←back to thread

75 points dm03514 | 1 comments | | HN request time: 0.264s | source

Hello Everyone! We built SQLFlow as a lightweight stream processing engine.

We leverage DuckDB as the stream processing engine, which gives SQLFlow the ability to process 10's of thousands of messages a second using ~250MiB of memory!

DuckDB also supports a rich ecosystem of sinks and connectors!

https://sql-flow.com/docs/category/tutorials/

https://github.com/turbolytics/sql-flow

We were tired of running JVM's for simple stream processing, and also of bespoke one off stream processors

I would love your feedback, criticisms and/or experiences!

Thank you

Show context
pulkitsh1234 ◴[] No.46196866[source]
(not an expert in stream processing).. from the docs here https://sql-flow.com/docs/introduction/basics#output-sink it seems like this works on "batches" of data, how is this different from batch processing ? Where is the "stream" here ?
replies(1): >>46197175 #
1. dm03514 ◴[] No.46197175[source]
Ha Yes! A pipeline assumes a "batch" of data, which is backed by an ephemeral duckdb in memory table. The goal is to provide SQL table semantics and implement pipelines in a way where the batch size can be toggled without a change to the pipeline logic.
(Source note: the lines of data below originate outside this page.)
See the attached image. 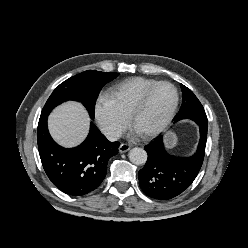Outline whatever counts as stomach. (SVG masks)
<instances>
[{"instance_id":"1","label":"stomach","mask_w":248,"mask_h":248,"mask_svg":"<svg viewBox=\"0 0 248 248\" xmlns=\"http://www.w3.org/2000/svg\"><path fill=\"white\" fill-rule=\"evenodd\" d=\"M166 146L171 149L177 145V136L173 132H169L165 137Z\"/></svg>"}]
</instances>
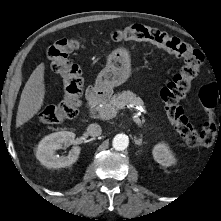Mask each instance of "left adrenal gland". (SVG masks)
Wrapping results in <instances>:
<instances>
[{
  "mask_svg": "<svg viewBox=\"0 0 221 221\" xmlns=\"http://www.w3.org/2000/svg\"><path fill=\"white\" fill-rule=\"evenodd\" d=\"M134 142H135L136 145L141 146L142 143H143L142 136H141V138H139V139H137V138L135 137V138H134Z\"/></svg>",
  "mask_w": 221,
  "mask_h": 221,
  "instance_id": "a2214340",
  "label": "left adrenal gland"
}]
</instances>
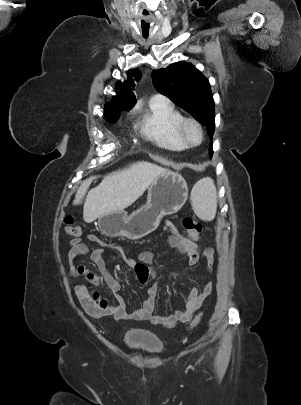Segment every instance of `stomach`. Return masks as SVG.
I'll use <instances>...</instances> for the list:
<instances>
[{"label": "stomach", "instance_id": "obj_1", "mask_svg": "<svg viewBox=\"0 0 301 405\" xmlns=\"http://www.w3.org/2000/svg\"><path fill=\"white\" fill-rule=\"evenodd\" d=\"M187 198L188 186L184 177L166 171L150 185L146 205L129 216L124 211L106 214L99 218V225L109 235L140 239L155 230L163 216L178 212Z\"/></svg>", "mask_w": 301, "mask_h": 405}]
</instances>
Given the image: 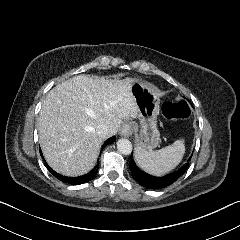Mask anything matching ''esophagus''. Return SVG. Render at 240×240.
<instances>
[{
	"instance_id": "esophagus-1",
	"label": "esophagus",
	"mask_w": 240,
	"mask_h": 240,
	"mask_svg": "<svg viewBox=\"0 0 240 240\" xmlns=\"http://www.w3.org/2000/svg\"><path fill=\"white\" fill-rule=\"evenodd\" d=\"M133 132V124L131 122H126L122 125L119 133L123 137H129Z\"/></svg>"
}]
</instances>
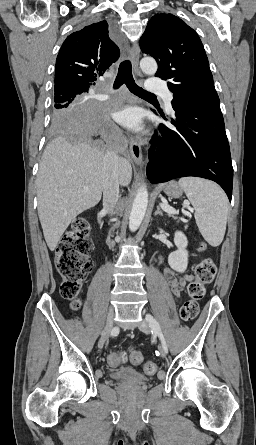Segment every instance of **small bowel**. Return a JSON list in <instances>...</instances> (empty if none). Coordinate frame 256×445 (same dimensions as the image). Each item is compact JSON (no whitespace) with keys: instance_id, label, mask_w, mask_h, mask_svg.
Returning a JSON list of instances; mask_svg holds the SVG:
<instances>
[{"instance_id":"small-bowel-1","label":"small bowel","mask_w":256,"mask_h":445,"mask_svg":"<svg viewBox=\"0 0 256 445\" xmlns=\"http://www.w3.org/2000/svg\"><path fill=\"white\" fill-rule=\"evenodd\" d=\"M164 275L166 278V283L175 298H178L184 291L186 282L192 280L193 278L191 275L177 274L168 267L165 268Z\"/></svg>"}]
</instances>
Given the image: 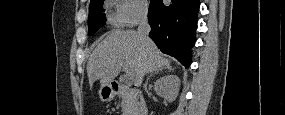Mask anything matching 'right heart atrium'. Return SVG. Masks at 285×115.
<instances>
[{
    "label": "right heart atrium",
    "mask_w": 285,
    "mask_h": 115,
    "mask_svg": "<svg viewBox=\"0 0 285 115\" xmlns=\"http://www.w3.org/2000/svg\"><path fill=\"white\" fill-rule=\"evenodd\" d=\"M115 24L132 27L142 22L147 15V2L144 0H117Z\"/></svg>",
    "instance_id": "d8ad5b80"
}]
</instances>
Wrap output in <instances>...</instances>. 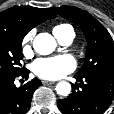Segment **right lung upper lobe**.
Segmentation results:
<instances>
[{
    "label": "right lung upper lobe",
    "mask_w": 114,
    "mask_h": 114,
    "mask_svg": "<svg viewBox=\"0 0 114 114\" xmlns=\"http://www.w3.org/2000/svg\"><path fill=\"white\" fill-rule=\"evenodd\" d=\"M55 17L49 8L14 6L0 13V30L25 36L38 24Z\"/></svg>",
    "instance_id": "obj_1"
}]
</instances>
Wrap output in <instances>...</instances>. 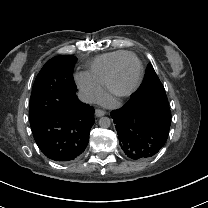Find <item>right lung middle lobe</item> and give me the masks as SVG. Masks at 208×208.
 Masks as SVG:
<instances>
[{
  "label": "right lung middle lobe",
  "instance_id": "1",
  "mask_svg": "<svg viewBox=\"0 0 208 208\" xmlns=\"http://www.w3.org/2000/svg\"><path fill=\"white\" fill-rule=\"evenodd\" d=\"M77 59L74 56H56L45 63L33 85L29 118L37 120L45 112L58 107V101H65L76 95L77 87L73 80V68Z\"/></svg>",
  "mask_w": 208,
  "mask_h": 208
}]
</instances>
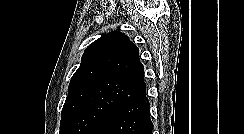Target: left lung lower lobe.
<instances>
[{"label": "left lung lower lobe", "mask_w": 244, "mask_h": 134, "mask_svg": "<svg viewBox=\"0 0 244 134\" xmlns=\"http://www.w3.org/2000/svg\"><path fill=\"white\" fill-rule=\"evenodd\" d=\"M150 104L146 93L117 108L100 126L96 134H152Z\"/></svg>", "instance_id": "left-lung-lower-lobe-1"}]
</instances>
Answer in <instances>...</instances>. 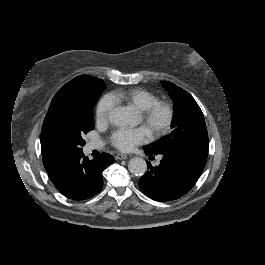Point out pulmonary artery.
Wrapping results in <instances>:
<instances>
[{
	"label": "pulmonary artery",
	"mask_w": 265,
	"mask_h": 265,
	"mask_svg": "<svg viewBox=\"0 0 265 265\" xmlns=\"http://www.w3.org/2000/svg\"><path fill=\"white\" fill-rule=\"evenodd\" d=\"M100 146L94 145V148H99Z\"/></svg>",
	"instance_id": "e3ab8cb5"
}]
</instances>
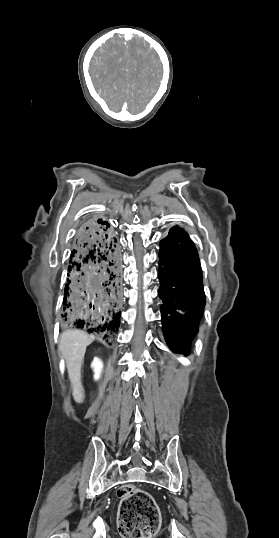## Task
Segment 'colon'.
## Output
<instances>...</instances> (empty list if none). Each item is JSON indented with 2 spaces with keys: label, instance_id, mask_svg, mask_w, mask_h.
<instances>
[{
  "label": "colon",
  "instance_id": "1",
  "mask_svg": "<svg viewBox=\"0 0 279 538\" xmlns=\"http://www.w3.org/2000/svg\"><path fill=\"white\" fill-rule=\"evenodd\" d=\"M118 495L119 531L125 538H152L160 526L159 509L149 493L124 485Z\"/></svg>",
  "mask_w": 279,
  "mask_h": 538
}]
</instances>
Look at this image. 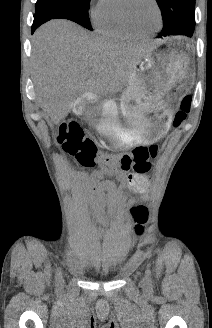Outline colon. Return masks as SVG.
<instances>
[{
	"mask_svg": "<svg viewBox=\"0 0 212 328\" xmlns=\"http://www.w3.org/2000/svg\"><path fill=\"white\" fill-rule=\"evenodd\" d=\"M192 97L183 98L180 110L174 118V127H179L191 109ZM57 142L65 152L75 157L78 163L84 167H93L98 173H112L113 170H134L145 173L150 169V160L156 158L159 146H139L131 153H105L98 143L87 136L83 127L75 121L63 123L58 129ZM135 217L143 219L145 212L138 207L132 210ZM137 234H142L143 226H136Z\"/></svg>",
	"mask_w": 212,
	"mask_h": 328,
	"instance_id": "colon-1",
	"label": "colon"
}]
</instances>
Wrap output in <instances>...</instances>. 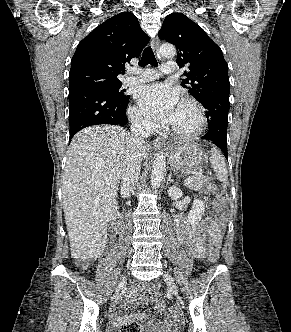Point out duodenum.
<instances>
[{"label": "duodenum", "mask_w": 291, "mask_h": 332, "mask_svg": "<svg viewBox=\"0 0 291 332\" xmlns=\"http://www.w3.org/2000/svg\"><path fill=\"white\" fill-rule=\"evenodd\" d=\"M121 224H122V216L121 215H117L115 218H114V221H113V228L114 230L118 231L121 227Z\"/></svg>", "instance_id": "410a0bca"}]
</instances>
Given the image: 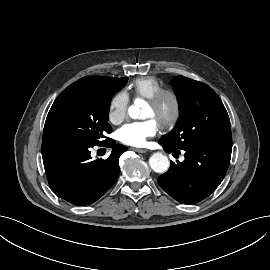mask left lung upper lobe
Here are the masks:
<instances>
[{
  "label": "left lung upper lobe",
  "instance_id": "1",
  "mask_svg": "<svg viewBox=\"0 0 270 270\" xmlns=\"http://www.w3.org/2000/svg\"><path fill=\"white\" fill-rule=\"evenodd\" d=\"M171 85L180 117L175 129L161 142L174 149H184L196 142L232 144L228 113L212 88L184 76L174 77Z\"/></svg>",
  "mask_w": 270,
  "mask_h": 270
}]
</instances>
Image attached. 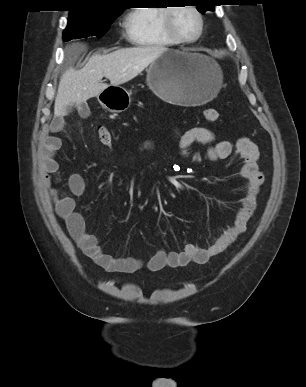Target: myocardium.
<instances>
[{
  "label": "myocardium",
  "mask_w": 306,
  "mask_h": 387,
  "mask_svg": "<svg viewBox=\"0 0 306 387\" xmlns=\"http://www.w3.org/2000/svg\"><path fill=\"white\" fill-rule=\"evenodd\" d=\"M182 7L192 10L197 15V17L199 19V30H198L197 35L193 38H185V37L181 36L175 28L174 14H175L177 9L182 8ZM163 23H164V30H165L166 34L173 41H175L176 43H180V44L195 43L201 38V36L204 32V16H203V13L200 11V9L198 7H196L195 5L186 4L183 6H170L169 8L166 9V12L164 14Z\"/></svg>",
  "instance_id": "1"
}]
</instances>
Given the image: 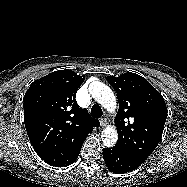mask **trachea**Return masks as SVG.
Returning a JSON list of instances; mask_svg holds the SVG:
<instances>
[{
  "label": "trachea",
  "instance_id": "trachea-1",
  "mask_svg": "<svg viewBox=\"0 0 187 187\" xmlns=\"http://www.w3.org/2000/svg\"><path fill=\"white\" fill-rule=\"evenodd\" d=\"M91 116L94 118H100L103 114L102 109L98 105H94L91 108Z\"/></svg>",
  "mask_w": 187,
  "mask_h": 187
}]
</instances>
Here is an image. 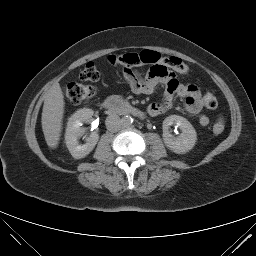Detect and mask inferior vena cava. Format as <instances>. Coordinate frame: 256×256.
Listing matches in <instances>:
<instances>
[{
    "instance_id": "602c4592",
    "label": "inferior vena cava",
    "mask_w": 256,
    "mask_h": 256,
    "mask_svg": "<svg viewBox=\"0 0 256 256\" xmlns=\"http://www.w3.org/2000/svg\"><path fill=\"white\" fill-rule=\"evenodd\" d=\"M105 124L110 132H117L122 126V120L118 115L112 114L106 118Z\"/></svg>"
}]
</instances>
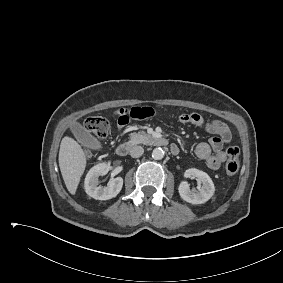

The stream is achieved by the continuous flow of data from Kafka.

SQLFlow exposes a variable for batch size. Setting the batch size to 1 will make it so SQLFlow reads a kafka message, applies the processor SQL logic and then ensures it successfully commits the SQL results to the sink, one after another.

SQLFlow provides at least once delivery guarantees. It will only commit the source message once it successfully writes to the pipeline output (sink).

https://sql-flow.com/docs/operations/handling-errors

The batch table is just a convention which allows for seamless batch size configuration. If your throughput is low, or if you require message by message processing, SQLFlow can be toggled to a batch of 1. If you need higher throughput and can tolerate the latency, then the batch can be toggled higher.